Dataset entries:
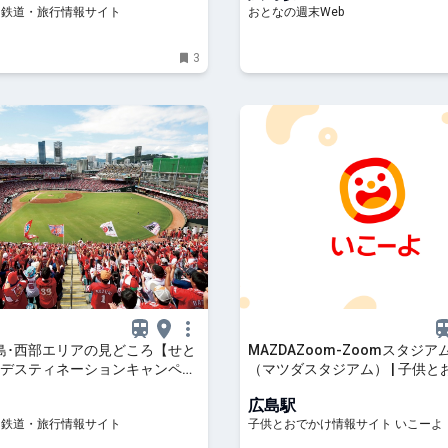
- 鉄道・旅行情報サイト
おとなの週末Web
3
島･西部エリアの見どころ【せと
MAZDAZoom-Zoomスタジア
デスティネーションキャンペー
（マツダスタジアム） | 子供と
トレたび - 鉄道・旅行情報サイト
情報「いこーよ」
広島駅
- 鉄道・旅行情報サイト
子供とおでかけ情報サイト いこーよ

(Activity) Copy the text lines of each record above without any changes, and leave the pictures out of your answer.

(Task solution)
- 鉄道・旅行情報サイト
おとなの週末Web
3
島･西部エリアの見どころ【せと
MAZDAZoom-Zoomスタジア
デスティネーションキャンペー
（マツダスタジアム） | 子供と
トレたび - 鉄道・旅行情報サイト
情報「いこーよ」
広島駅
- 鉄道・旅行情報サイト
子供とおでかけ情報サイト いこーよ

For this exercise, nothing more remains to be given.